<<<<

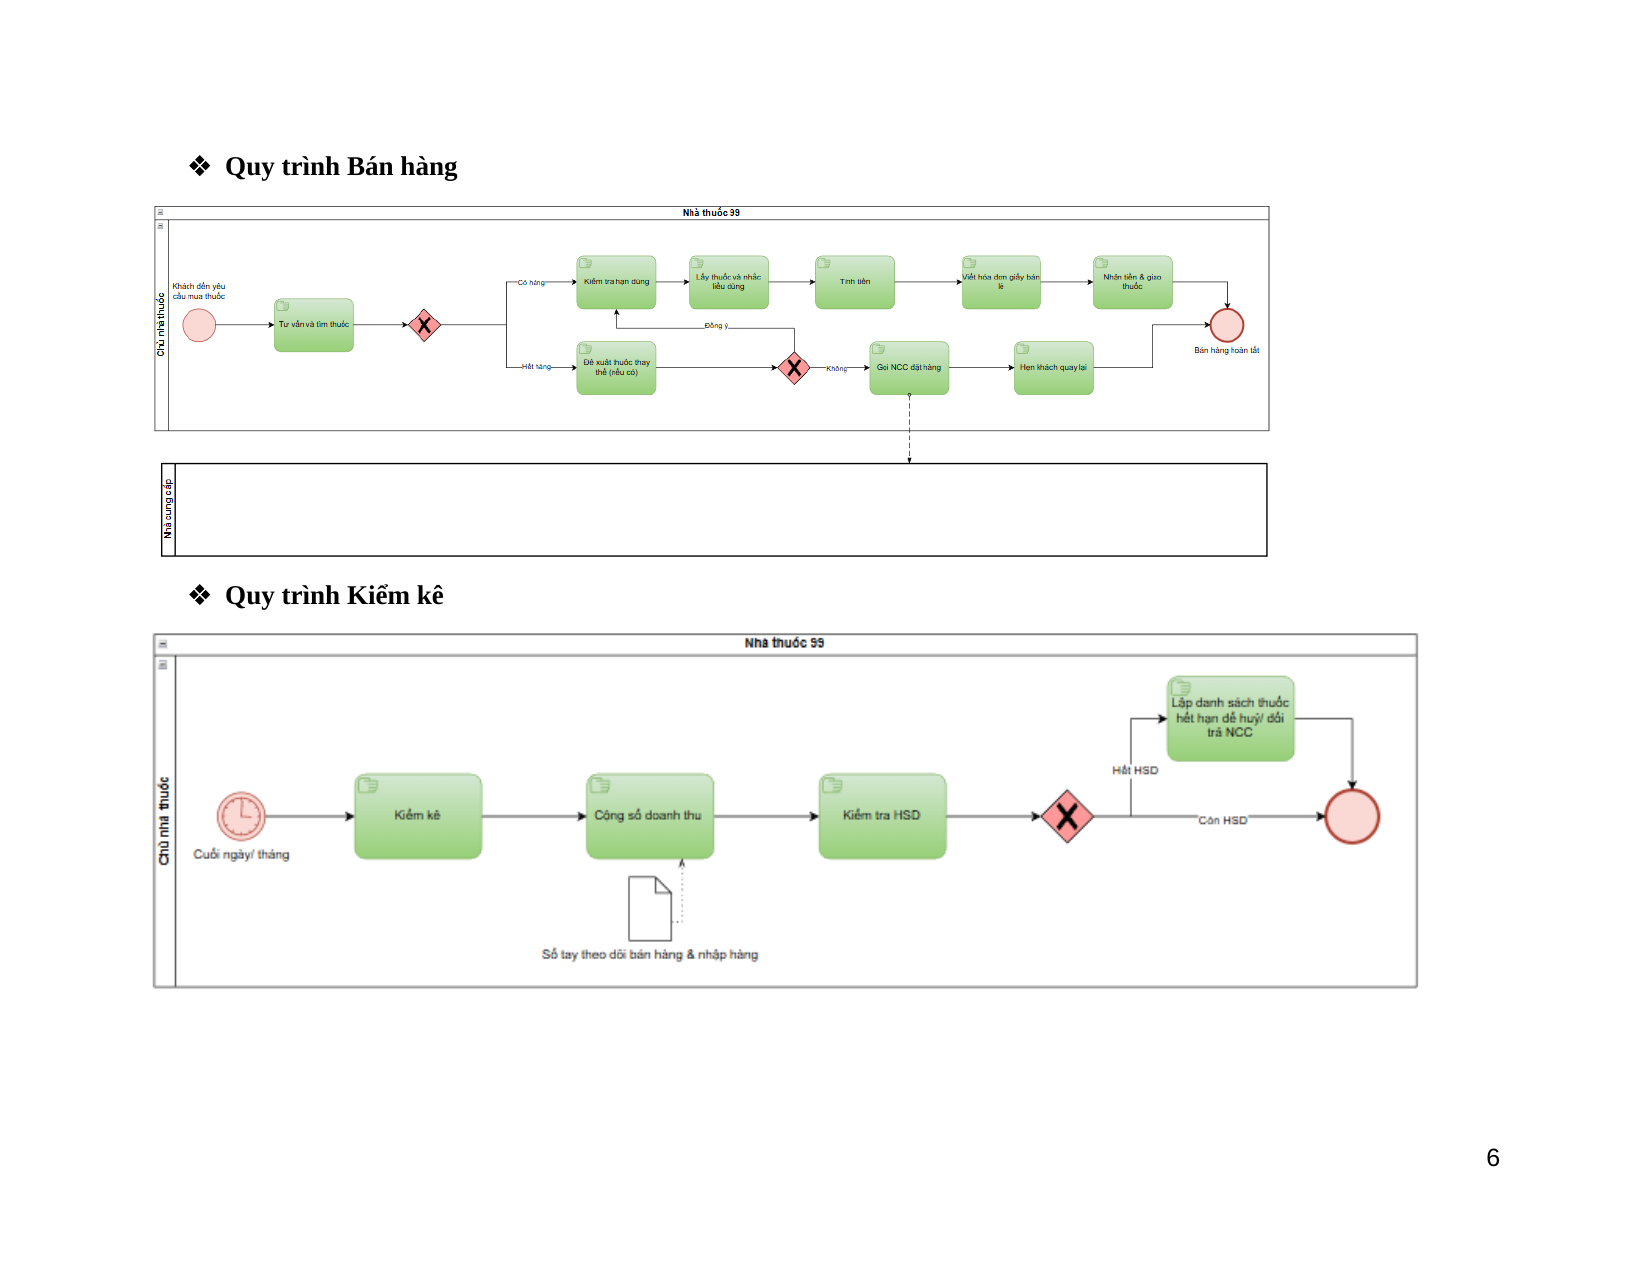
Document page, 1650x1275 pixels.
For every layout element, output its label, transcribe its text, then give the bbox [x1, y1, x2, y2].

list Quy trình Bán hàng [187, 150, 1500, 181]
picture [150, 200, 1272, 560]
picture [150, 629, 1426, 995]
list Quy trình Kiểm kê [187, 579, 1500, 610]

>>>>

TASK OBJECTIVE:
Each line from the one containing "For every layout" to the close of the records must appear in the output exactly, and no other line.

WORKED SOLUTION:
For every layout element, output its label, transcribe its text, then give the bbox [x1, y1, x2, y2].

list Quy trình Bán hàng [187, 150, 1500, 181]
picture [150, 200, 1272, 560]
picture [150, 629, 1426, 995]
list Quy trình Kiểm kê [187, 579, 1500, 610]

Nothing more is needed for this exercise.